Когда Консуэло закрыла за собой дверь спальни возлюбленного — она подошла к комоду, взяла приготовленную для своего избранника посмертную одежду, и, сделав несколько шагов обратно к прислуге, застывшей в ожидании возле тела умершего графа Рудольштадта, молча передала одному из них спальный костюм.
Слуга, приняв у нашей героини одежду, положил её сбоку, возле ног Альберта. Затем он поднял рубашку, взял тёмные атласные штаны, и, держа их в одной руке, согнул в колене правую ногу покойного. Второй работник сделал то же самое с левой ногой умершего. После этого первый прислужник передал другую часть штанов своему помощнику и оба они, одновременно приподняв ноги усопшего, надели на них нижнюю часть костюма.
Консуэло наблюдала эту сцену с бо́льшим спокойствием, нежели ту, где с земного облика её возлюбленного снимали одежду, в коей этого прекрасного человека настигла смерть.
Когда слу́ги надевали штаны на пояс младшего Рудольштадта — то тело его дважды — как и тогда — наклонилось таким образом, что казалось, словно молодой граф обнимает вначале первого, а потом и второго работника — как бы, невзирая на свою отчуждённость при жизни — выражая своё доброе отношение, желая всего самого хорошего и прощаясь. Но и теперь оба прислужника едва сдержали себя, чтобы не отшатнуться, ощутив руку Альберта на своём плече и касание его волос и холодной щеки на лице.

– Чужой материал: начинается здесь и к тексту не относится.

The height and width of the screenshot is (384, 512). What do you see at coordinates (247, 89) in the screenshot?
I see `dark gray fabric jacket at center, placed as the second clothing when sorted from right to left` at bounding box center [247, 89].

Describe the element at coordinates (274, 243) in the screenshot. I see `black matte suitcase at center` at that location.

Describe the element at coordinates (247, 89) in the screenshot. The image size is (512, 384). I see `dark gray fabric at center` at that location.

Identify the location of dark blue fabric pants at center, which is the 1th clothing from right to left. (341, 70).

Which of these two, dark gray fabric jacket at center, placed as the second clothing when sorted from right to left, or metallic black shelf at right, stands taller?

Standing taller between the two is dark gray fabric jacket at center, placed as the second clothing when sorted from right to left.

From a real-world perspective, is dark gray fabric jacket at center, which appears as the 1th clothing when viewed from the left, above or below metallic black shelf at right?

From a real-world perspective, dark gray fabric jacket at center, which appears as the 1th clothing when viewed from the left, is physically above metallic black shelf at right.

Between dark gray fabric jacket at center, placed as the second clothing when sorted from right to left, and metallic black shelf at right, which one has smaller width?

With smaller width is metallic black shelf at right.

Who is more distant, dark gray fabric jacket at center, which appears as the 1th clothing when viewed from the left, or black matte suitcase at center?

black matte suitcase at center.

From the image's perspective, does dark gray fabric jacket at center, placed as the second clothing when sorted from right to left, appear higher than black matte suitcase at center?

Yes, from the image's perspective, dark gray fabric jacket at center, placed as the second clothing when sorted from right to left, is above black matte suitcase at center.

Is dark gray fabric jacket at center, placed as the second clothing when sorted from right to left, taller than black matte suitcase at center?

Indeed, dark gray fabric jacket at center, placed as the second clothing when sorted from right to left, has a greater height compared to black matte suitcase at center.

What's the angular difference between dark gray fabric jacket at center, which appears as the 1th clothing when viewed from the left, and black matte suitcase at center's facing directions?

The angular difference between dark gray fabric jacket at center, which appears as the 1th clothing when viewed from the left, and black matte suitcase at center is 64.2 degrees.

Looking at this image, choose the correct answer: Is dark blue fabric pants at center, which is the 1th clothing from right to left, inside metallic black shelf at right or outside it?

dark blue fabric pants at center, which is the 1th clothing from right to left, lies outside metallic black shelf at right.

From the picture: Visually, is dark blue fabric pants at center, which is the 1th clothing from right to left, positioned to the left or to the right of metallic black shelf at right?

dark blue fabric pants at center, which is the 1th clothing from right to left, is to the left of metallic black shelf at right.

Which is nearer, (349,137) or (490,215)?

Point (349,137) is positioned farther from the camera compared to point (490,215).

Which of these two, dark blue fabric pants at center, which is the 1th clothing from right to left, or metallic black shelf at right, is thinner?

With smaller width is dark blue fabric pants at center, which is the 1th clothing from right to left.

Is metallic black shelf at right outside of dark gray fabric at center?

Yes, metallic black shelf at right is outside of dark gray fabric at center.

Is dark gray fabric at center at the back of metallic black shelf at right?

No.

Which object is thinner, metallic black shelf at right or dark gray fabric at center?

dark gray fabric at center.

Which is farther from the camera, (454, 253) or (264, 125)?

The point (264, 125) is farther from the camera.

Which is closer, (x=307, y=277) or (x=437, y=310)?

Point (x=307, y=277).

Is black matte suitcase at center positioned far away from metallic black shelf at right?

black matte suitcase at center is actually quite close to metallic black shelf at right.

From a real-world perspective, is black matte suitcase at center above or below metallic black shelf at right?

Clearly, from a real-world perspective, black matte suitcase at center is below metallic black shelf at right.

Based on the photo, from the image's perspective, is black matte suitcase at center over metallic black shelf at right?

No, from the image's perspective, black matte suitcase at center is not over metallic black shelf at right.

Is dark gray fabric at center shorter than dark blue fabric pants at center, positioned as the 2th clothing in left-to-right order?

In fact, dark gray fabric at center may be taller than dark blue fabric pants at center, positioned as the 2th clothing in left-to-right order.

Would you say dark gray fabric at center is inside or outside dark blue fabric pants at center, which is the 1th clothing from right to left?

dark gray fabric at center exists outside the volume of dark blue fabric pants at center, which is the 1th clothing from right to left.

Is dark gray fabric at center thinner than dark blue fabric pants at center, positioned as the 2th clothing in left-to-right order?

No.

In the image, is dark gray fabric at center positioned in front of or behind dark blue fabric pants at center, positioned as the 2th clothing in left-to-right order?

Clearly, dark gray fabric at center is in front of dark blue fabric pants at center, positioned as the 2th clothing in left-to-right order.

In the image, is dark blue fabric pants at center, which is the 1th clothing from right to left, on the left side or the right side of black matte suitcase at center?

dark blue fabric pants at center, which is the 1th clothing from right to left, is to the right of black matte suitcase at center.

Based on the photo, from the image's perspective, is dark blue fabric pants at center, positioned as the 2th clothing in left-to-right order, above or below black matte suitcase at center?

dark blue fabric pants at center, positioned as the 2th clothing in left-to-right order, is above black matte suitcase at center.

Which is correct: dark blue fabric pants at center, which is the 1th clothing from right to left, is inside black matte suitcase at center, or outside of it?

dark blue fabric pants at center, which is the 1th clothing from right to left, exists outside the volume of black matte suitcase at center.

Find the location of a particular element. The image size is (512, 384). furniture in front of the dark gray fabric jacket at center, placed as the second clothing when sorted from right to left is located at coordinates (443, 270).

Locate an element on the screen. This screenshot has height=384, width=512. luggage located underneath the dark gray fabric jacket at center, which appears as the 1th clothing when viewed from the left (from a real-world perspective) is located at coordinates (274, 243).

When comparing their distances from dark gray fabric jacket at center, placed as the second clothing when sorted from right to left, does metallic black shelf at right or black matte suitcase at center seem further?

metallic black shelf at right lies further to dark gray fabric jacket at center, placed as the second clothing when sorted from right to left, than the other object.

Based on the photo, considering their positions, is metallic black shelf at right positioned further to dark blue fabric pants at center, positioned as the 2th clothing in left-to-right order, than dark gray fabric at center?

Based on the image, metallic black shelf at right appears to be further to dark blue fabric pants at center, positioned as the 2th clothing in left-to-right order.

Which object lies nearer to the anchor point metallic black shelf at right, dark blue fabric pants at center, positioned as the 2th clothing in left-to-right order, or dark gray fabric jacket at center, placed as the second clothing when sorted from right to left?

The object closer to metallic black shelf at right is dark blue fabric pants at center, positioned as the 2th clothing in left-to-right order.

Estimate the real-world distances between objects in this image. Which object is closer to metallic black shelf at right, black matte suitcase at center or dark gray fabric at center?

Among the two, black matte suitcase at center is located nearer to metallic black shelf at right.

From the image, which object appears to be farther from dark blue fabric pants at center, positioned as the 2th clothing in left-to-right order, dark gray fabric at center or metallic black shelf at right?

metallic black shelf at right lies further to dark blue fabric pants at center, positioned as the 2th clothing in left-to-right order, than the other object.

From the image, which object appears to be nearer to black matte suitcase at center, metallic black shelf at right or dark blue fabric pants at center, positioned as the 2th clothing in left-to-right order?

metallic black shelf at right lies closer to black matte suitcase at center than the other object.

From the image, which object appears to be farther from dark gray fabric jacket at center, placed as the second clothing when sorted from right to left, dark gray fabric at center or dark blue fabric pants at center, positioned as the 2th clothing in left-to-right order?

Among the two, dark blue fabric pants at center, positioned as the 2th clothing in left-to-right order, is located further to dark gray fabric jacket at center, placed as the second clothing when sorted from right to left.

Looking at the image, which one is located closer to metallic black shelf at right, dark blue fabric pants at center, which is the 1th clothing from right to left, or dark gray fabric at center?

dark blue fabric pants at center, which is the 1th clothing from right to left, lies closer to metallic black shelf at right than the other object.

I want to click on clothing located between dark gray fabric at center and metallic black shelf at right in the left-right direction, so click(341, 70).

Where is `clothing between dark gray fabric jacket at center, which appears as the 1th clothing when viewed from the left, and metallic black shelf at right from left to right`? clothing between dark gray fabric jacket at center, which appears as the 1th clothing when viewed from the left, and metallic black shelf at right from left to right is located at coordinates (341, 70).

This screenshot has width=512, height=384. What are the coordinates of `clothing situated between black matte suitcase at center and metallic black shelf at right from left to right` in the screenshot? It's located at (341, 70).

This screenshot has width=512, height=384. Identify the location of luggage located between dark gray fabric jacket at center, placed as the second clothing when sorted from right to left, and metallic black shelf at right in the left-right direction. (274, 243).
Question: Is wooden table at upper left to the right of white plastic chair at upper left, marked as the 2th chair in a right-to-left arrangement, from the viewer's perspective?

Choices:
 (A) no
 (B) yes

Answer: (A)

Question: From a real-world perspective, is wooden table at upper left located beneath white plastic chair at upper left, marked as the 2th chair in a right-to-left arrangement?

Затем слу́ги, придав телу гра́фа всё то же сидячее положение, облачили его в такую же тёмную рубашку из атла́са.
— Нет, нет, не застёгивайте пуговицы — я сделаю это сама.
Когда всё, кроме того, о чём сказала наша героиня, было закончено — осталось лишь отогнуть одеяло, чтобы накрыть им тело покойного гра́фа, и третьему работнику пришлось прийти на помощь, чтобы вместе с другим слугой в течение нескольких мгновений держать на руках тело Альберта Рудольштадта.
Консуэло, неотрывно смотревшая на происходящее, сама приподняла одеяло, и, когда работники вновь уложили умершего на постель — произнесла:
— Вы сделали всё, что было нужно. Я сердечно благодарна вам. Только напоследок у меня будет ещё одно небольшое поручение — зажгите три свечи у изголовья Альберта. Их должно хватить.
— Хватить… для чего? — настороженно, с опаской переспросил слугá.
— Для того, чтобы я могла видеть его лицо, — просто ответила она. — Не думаете же вы, что я собираюсь совершать какой-то тёмный обряд, что противен Богу? — с состраданием и усталостью проговорила она в ответ.
— Хорошо, пани Консуэло. Простите нас великодушно, — ответил работник зáмка.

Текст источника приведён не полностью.